━━ Texto fornecido ━━

Claudelice Santos, 40 anos, está há mais de dez anos na defesa da floresta em pé na Amazônia, no sudeste do Pará. “Nunca consegui ter um companheiro, um namorado que entendesse minha dinâmica de vida, de luta. É uma solidão.” Em seguida, ela emendou que seria uma perda de tempo se dedicar a relacionamentos amorosos. “Eu não posso parar, se algo de ruim acontecer de novo, não vou me perdoar.” Ela se refere às mortes do irmão e da cunhada em 2011.
O casal de ambientalistas José Cláudio Ribeiro da Silva e Maria do Espírito Santo da Silva foi assassinado a tiros numa emboscada na zona rural de Nova Ipixuna (PA), quando retornavam de moto ao assentamento onde residiam. Eles faziam denúncias de desmatamento, grilagem de terras, trabalho escravo, e sempre foram ameaçados. Já tinham reportado a situação ao Ibama (Instituto Brasileiro do Meio Ambiente e dos Recursos Naturais Renováveis), Ministério Público e à imprensa. Nada foi investigado antes do crime.
Para que os responsáveis fossem punidos, foi preciso muita briga na Justiça. “A impunidade é uma regra”, comenta Claudelice. No primeiro julgamento, o apontado como mandante José Rodrigues Moreira foi absolvido, mas a defesa do casal morto conseguiu anular e reverter a decisão em 2016. Hoje, dois pistoleiros estão presos, condenados a 42 e 45 anos de reclusão. Já o mandante, está foragido há seis anos, mesmo com uma condenação de 60 anos.
Após a fase do luto e da dor pela morte de Zé Cláudio e Maria, Claudelice decidiu que não iria deixar o medo lhe paralisar e continuaria em busca de Justiça. Herdou o trabalho e as batalhas do irmão e da cunhada, e também os riscos de morte. “Antes de assumir o legado deles, eu não tinha dimensão do quão grande e importante era essa luta, mas muito perigosa.” Moradora de um assentamento agroextrativista, ela é uma das mulheres que consta na lista do CPT como ameaçada na região Norte no ano de 2019.
Mas a ameaça de morte não tem data de validade, destaca Claudelice, “ela acontece e você tem que ficar alerta pra sempre”. Foi assim por vários anos com Zé Cláudio e Maria, entre períodos mais calmos e tensos, até que eles foram mortos.

━━━
━━ Material de origem ━━

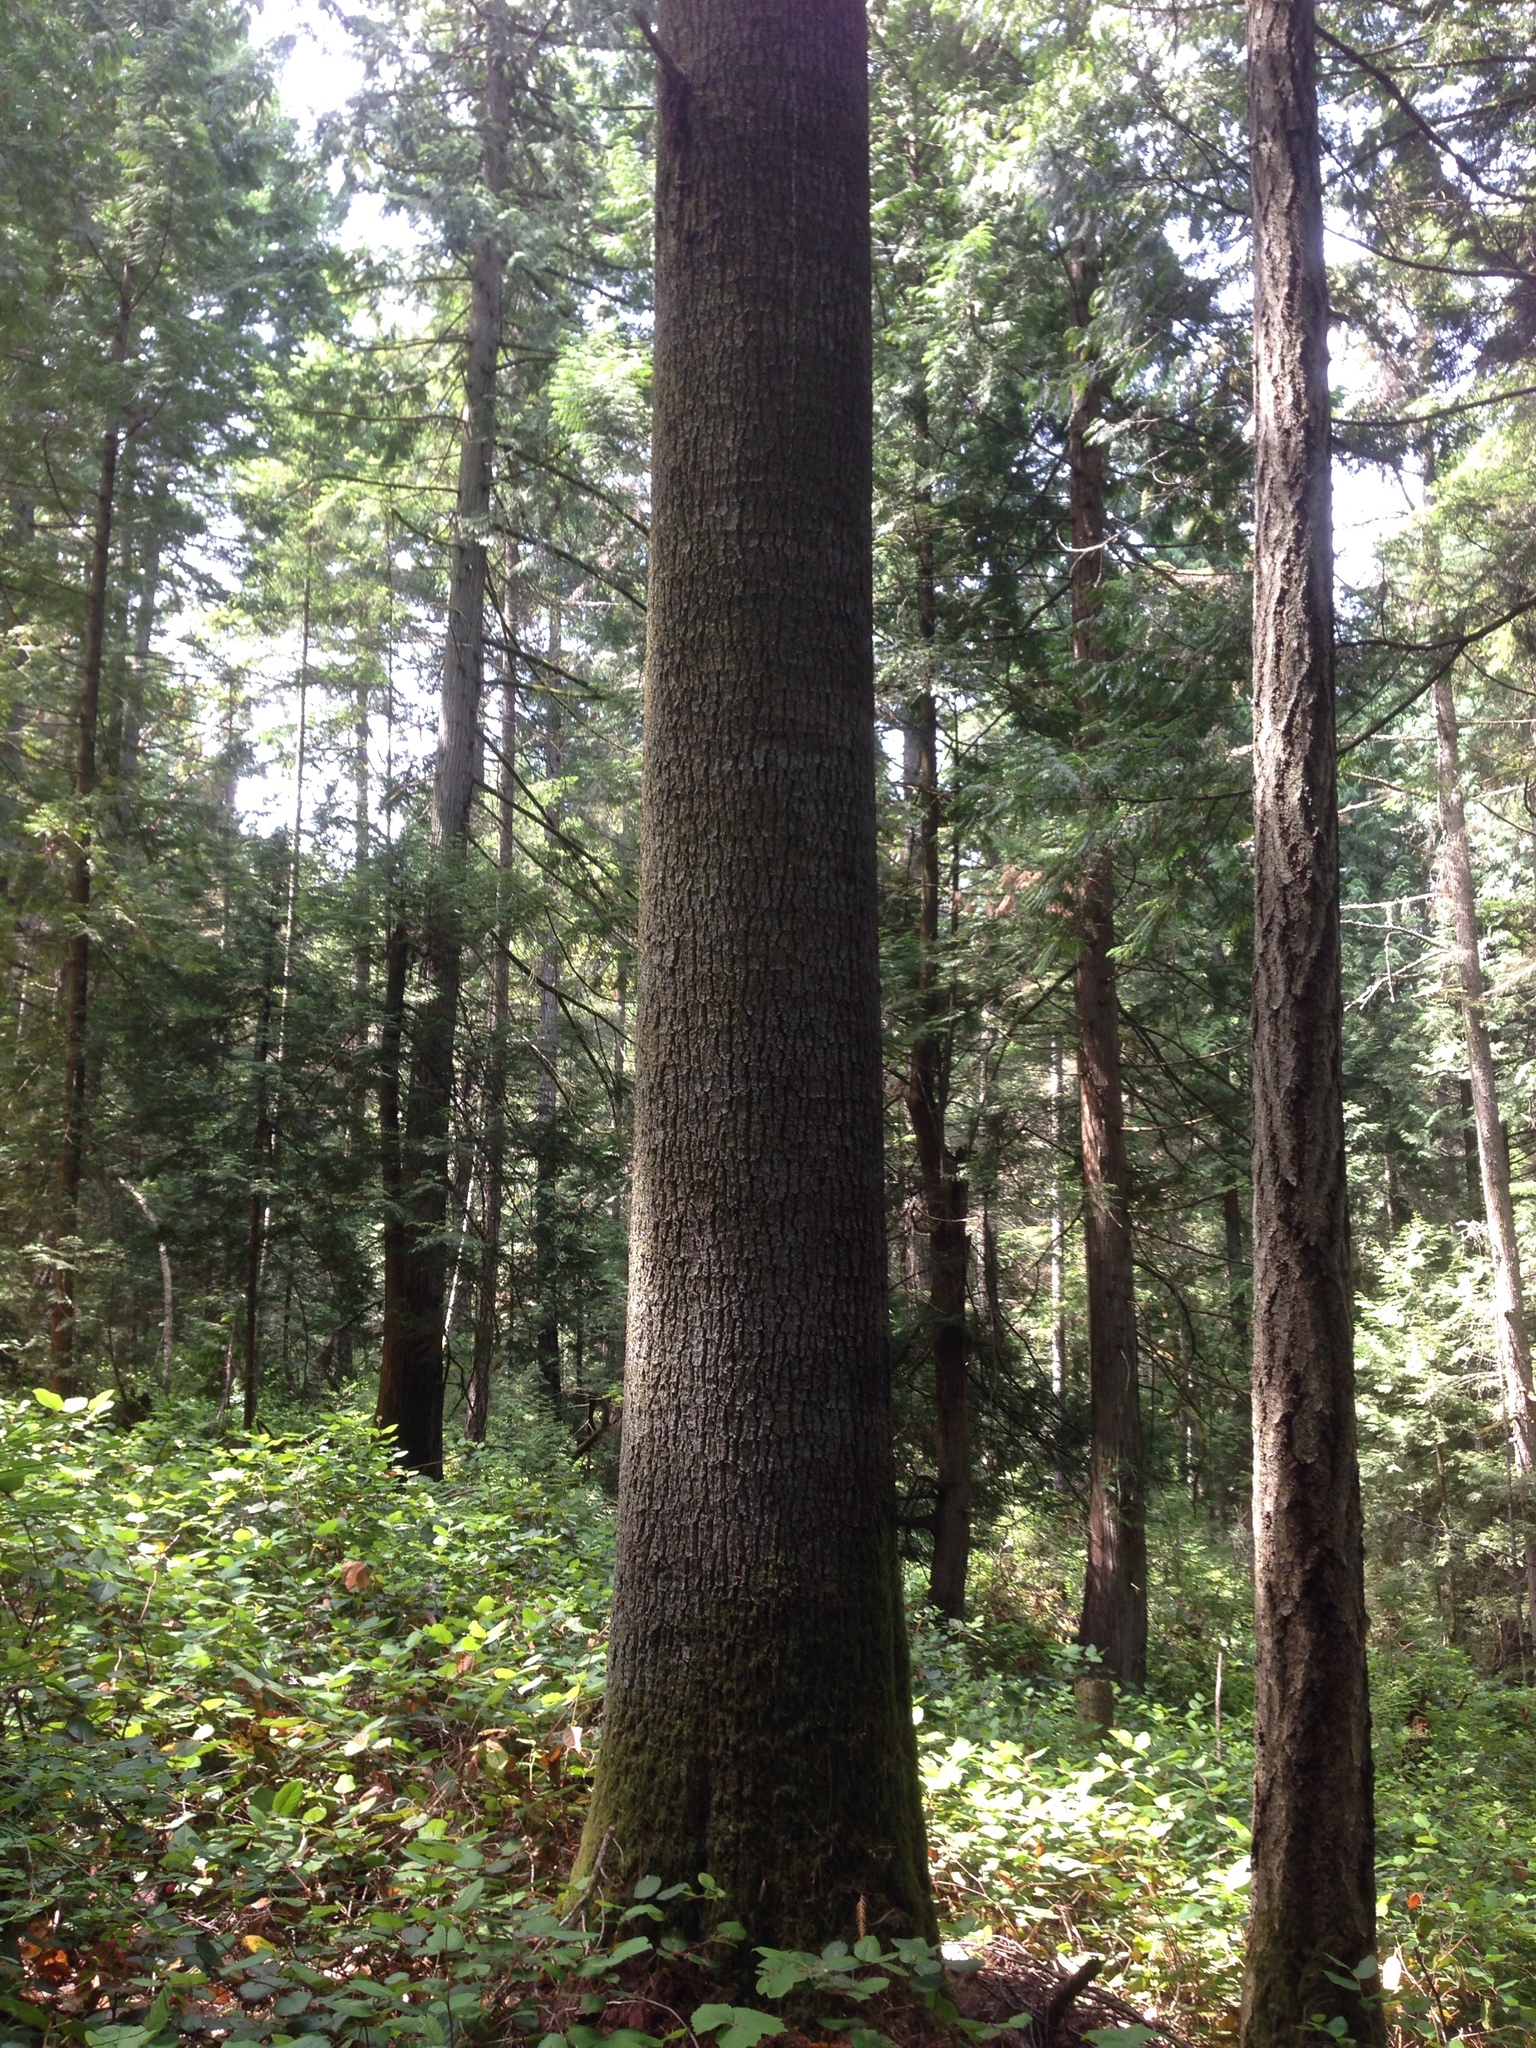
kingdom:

━━━

Tarefas propostas -
[A] Liste todas as pessoas que o texto fornecido cita pelo nome completo.
[B] Responda com base no texto fornecido, uma resposta por linha:
(i) Em que ano morreram o irmão e a cunhada de Claudelice?
(ii) A quantos anos de reclusão foram condenados os dois pistoleiros presos?
(iii) Em que lista Claudelice consta como ameaçada no ano de 2019?
[C] Reproduza sem nenhuma alteração o trecho do texto fornecido que vai de "Para que os" até "de 60 anos.".

Respostas por tarefa -
[A]
Claudelice Santos
José Cláudio Ribeiro da Silva
Maria do Espírito Santo da Silva
José Rodrigues Moreira

[B]
(i) Em 2011.
(ii) A 42 e 45 anos de reclusão.
(iii) Na lista do CPT, como ameaçada na região Norte.

[C]
Para que os responsáveis fossem punidos, foi preciso muita briga na Justiça. “A impunidade é uma regra”, comenta Claudelice. No primeiro julgamento, o apontado como mandante José Rodrigues Moreira foi absolvido, mas a defesa do casal morto conseguiu anular e reverter a decisão em 2016. Hoje, dois pistoleiros estão presos, condenados a 42 e 45 anos de reclusão. Já o mandante, está foragido há seis anos, mesmo com uma condenação de 60 anos.